■ BRANO DA LEGGERE:
____________________
L’intervento per il nuovo laboratorio è riferito all’ampliamento dell’attività di trasformazione dei prodotti aziendali della Fattoria di Rimaggio. La configurazione architettonica unisce esigenze di tipo funzionale con esigenze estetiche, trovandosi all’interno di un contesto storicizzato e dove, nel tempo, si sono sovrapposti segni della storia rappresentati da fabbricati di vario genere, dalla composizione volumetrica all’uso dei materiali. A questi, ed in particolar modo a quelli di maggior pregio, si riferisce il progetto, non prescindendo da una accurata lettura del luogo per un corretto inserimento nel contesto ambientale.

Cantina Ornina

La cantina vinicola Ornina nasce dall’incontro fra un architetto fortunato, una committenza illuminata, una ditta paziente, un’amministrazione comunale molto aperta. Nella progettazione si è partiti dallo studio del luogo e dell’azienda, infatti l’edificio è concepito per rappresentare un prodotto fortemente legato al territorio da cui nasce. I vini, fortemente innovativi, nascono da una sperimentazione fatta con tre elementi: terra, vento e luce, seguendo tecniche di coltivazione biodinamiche. Così l’edificio è stato concepito in rapporto con la terra circostante, con la luce e con i panorami del Casentino. La cantina non è completamente interrata ma emerge dal pendio e garantisce un rapporto diretto con l’esterno: i percorsi (che hanno costituito parte integrante della progettazione) sono studiati per creare una forte interconnessione con il terreno fino a fondersi con la copertura verde. Le aperture, non eccessivamente grandi, sono poste in punti di particolare interesse dei percorsi per offrire viste sia dall’interno verso l’esterno che viceversa. Anche il ciclo di produzione del vino ha avuto la sua parte nella creazione degli spazi, in modo da garantire una lavorazione per caduta, con utilizzo minimale di macchinari elettrici. In linea con la filosofia di produzione dell’azienda Ornina, l’intero edificio è costruito in bioedilizia e concepito per essere autosufficiente dal punto di vista energetico.
____________________
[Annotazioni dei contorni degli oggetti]
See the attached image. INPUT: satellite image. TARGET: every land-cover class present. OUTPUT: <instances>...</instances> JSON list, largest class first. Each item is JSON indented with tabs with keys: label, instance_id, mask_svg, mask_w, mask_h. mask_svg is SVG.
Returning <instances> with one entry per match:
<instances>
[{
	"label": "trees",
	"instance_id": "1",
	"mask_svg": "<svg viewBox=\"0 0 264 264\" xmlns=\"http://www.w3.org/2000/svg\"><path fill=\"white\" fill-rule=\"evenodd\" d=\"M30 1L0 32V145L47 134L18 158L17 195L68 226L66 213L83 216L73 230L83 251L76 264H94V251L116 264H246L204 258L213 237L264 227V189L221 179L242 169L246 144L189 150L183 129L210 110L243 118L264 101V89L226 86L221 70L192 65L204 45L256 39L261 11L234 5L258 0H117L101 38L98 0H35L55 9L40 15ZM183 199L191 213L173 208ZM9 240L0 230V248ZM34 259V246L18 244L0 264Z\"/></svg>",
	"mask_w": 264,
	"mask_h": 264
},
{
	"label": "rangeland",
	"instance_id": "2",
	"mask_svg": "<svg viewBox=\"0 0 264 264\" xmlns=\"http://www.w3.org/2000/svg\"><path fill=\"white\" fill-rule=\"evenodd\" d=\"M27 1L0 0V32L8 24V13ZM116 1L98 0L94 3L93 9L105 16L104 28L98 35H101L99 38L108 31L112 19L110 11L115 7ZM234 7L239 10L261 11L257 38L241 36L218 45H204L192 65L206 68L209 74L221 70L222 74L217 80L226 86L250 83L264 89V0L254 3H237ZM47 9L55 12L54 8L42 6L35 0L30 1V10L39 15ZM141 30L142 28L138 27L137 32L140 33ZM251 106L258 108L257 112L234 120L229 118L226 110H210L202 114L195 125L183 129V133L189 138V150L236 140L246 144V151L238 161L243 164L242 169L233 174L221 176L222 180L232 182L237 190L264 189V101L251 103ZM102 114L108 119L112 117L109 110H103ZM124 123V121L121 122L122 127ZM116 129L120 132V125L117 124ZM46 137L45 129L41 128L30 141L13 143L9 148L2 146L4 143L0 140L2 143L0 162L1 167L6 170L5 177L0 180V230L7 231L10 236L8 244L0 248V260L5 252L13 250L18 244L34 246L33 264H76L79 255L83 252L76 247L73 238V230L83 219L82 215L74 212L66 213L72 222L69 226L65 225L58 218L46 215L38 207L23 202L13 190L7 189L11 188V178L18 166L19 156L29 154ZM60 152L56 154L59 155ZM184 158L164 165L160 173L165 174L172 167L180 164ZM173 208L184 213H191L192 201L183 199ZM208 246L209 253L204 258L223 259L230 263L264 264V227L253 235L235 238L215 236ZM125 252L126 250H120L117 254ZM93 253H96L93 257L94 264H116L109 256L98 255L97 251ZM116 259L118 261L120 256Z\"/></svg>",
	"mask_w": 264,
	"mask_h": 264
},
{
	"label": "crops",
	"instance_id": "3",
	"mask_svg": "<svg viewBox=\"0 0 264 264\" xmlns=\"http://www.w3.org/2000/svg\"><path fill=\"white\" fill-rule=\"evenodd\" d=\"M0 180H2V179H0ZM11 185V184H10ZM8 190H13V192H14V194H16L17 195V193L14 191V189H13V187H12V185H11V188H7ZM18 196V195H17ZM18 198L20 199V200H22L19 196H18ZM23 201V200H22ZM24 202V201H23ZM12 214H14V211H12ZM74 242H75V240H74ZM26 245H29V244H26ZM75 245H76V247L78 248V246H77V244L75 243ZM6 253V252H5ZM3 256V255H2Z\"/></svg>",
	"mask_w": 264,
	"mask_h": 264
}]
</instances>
____________________
■ COMPITI ED ESERCIZI:
A: Secondo il brano, quali sono i tre elementi della sperimentazione da cui nascono i vini della cantina Ornina?
B: Trascrivi dal brano il passo compreso tra "L’intervento per il" e "nel contesto ambientale.", estremi inclusi.
I record provengono da una fonte diversa.

■ RISPOSTE IN ORDINE:
A: Terra, vento e luce.

B:
L’intervento per il nuovo laboratorio è riferito all’ampliamento dell’attività di trasformazione dei prodotti aziendali della Fattoria di Rimaggio. La configurazione architettonica unisce esigenze di tipo funzionale con esigenze estetiche, trovandosi all’interno di un contesto storicizzato e dove, nel tempo, si sono sovrapposti segni della storia rappresentati da fabbricati di vario genere, dalla composizione volumetrica all’uso dei materiali. A questi, ed in particolar modo a quelli di maggior pregio, si riferisce il progetto, non prescindendo da una accurata lettura del luogo per un corretto inserimento nel contesto ambientale.